Tommaso Napoli - 22 febbraio 2013


Nubifragio Catania: rientrato allarme per il disperso, polemica mancato avviso [video]

Nubifragio Catania: rientrato allarme per il disperso, polemica mancato avviso

Nubifragio Catania: rientrato allarme per il disperso, polemica mancato avviso

Un’alluvione ha colpito ieri la città di Catania mettendo in ginocchio il capoluogo etneo per molte ore. Il nubifragio si è abbattuto soprattutto sul centro storico dove i tombini occlusi non hanno fatto defluire l’acqua, creando un vero e proprio fiume artificiale. Durante i soccorsi i vigili del fuoco avevano trovato fra i detriti un borsello e altri effetti personali, facendo pensare ad un uomo o una donna dispersa. Decide e decine di persone hanno fortunatamente trovato rifugio sui tetti e nelle parti alte dei palazzi. Moltissime le auto sommerse, più di centinaia le chiamate ai vigili del fuoco. In serata la buona notizia, il presunto disperso era barricato in casa dopo essere tornato dal lavoro. Le foto dell’alluvione di Catania hanno fatto in poche ore il giro di tutti i tg e giornali nazionali telematici. Tra le vie più colpite la via Etnea, trasformatasi in un fiume in piena, così come via Caronda, piazza Duomo, compresa la zona della pescheria.

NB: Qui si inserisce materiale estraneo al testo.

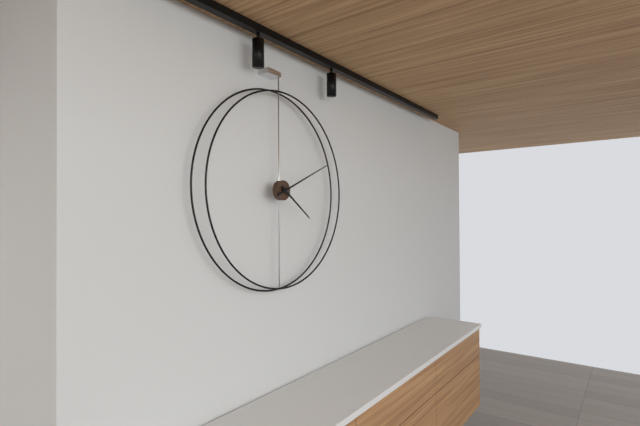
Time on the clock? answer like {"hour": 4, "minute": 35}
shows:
{"hour": 4, "minute": 11}
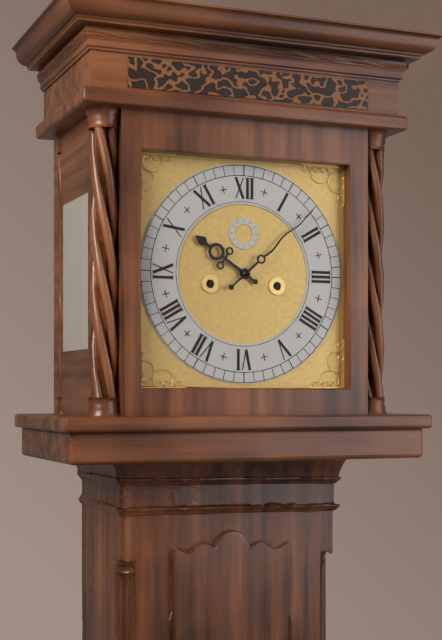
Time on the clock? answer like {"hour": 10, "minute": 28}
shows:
{"hour": 10, "minute": 8}
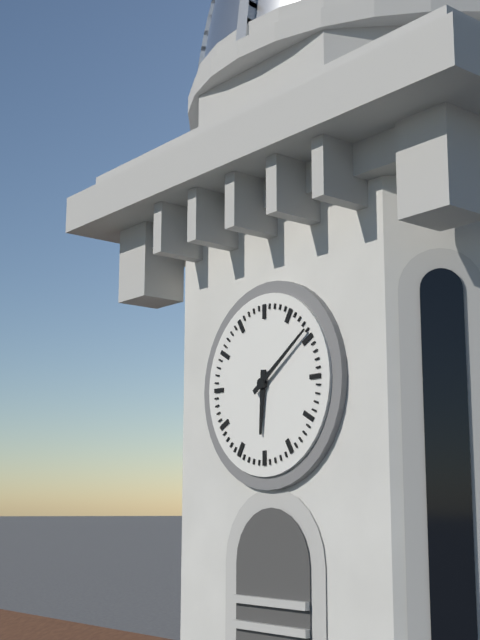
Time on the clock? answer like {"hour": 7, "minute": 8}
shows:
{"hour": 6, "minute": 9}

Oggi tutte le scuole rimarranno chiuse, così come molti esercizi commerciali colpiti dall’alluvione. Intanto dal Comune etneo viene lanciata un’accusa nei confronti della Protezione civile sia Nazionale che Regionale. Secondo la Protezione civile comunale, nessun bollettino di allerta meteo avrebbe informato il comune di possibili rovesciamenti di tale portata.

Ripercorriamo l’apocalittica giornata di ieri
Alle 15.30 l’inizio di fulmini e tuoni. Intorno alle 16 l’apocalisse si abbatte su Catania. Inizia la pioggia violentissima. L’acqua piovana pian piano inizia a diventare un fiume in piena nel centro storico. La gente scappa e si rifugia dove può. Molti, moltissimi costretti a rimanere nelle loro auto, quasi del tutto allagate. Alcuni vengono trascinati impotenti su ciò che sta avvenendo. Ore 17.30, la situazione inizia finalmente a tornare alla normalità.

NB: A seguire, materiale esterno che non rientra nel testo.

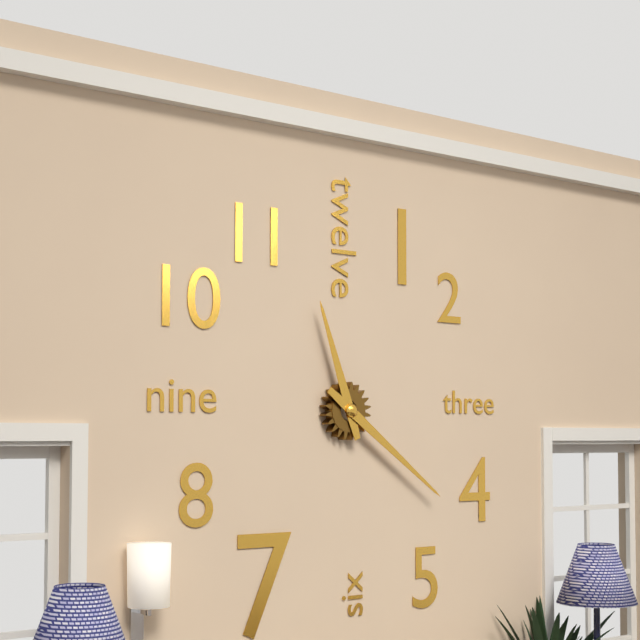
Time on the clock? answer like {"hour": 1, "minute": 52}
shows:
{"hour": 11, "minute": 21}
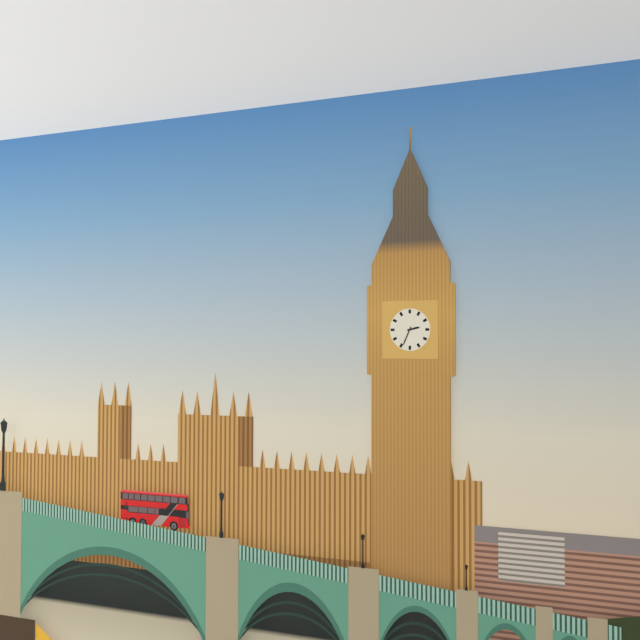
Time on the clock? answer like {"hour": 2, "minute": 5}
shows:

Un violento nubifragio ha messo ancora una volta al tappeto la città e i cittadini increduli delle scene vissute sotto i loro occhi e corpi, iniziano a chiedersi di come sia possibile che nel 2013 ciò accada senza un minimo di preavviso e soprattutto che una città come Catania debba ogni volta ritrovarsi allagata dopo un acquazzone.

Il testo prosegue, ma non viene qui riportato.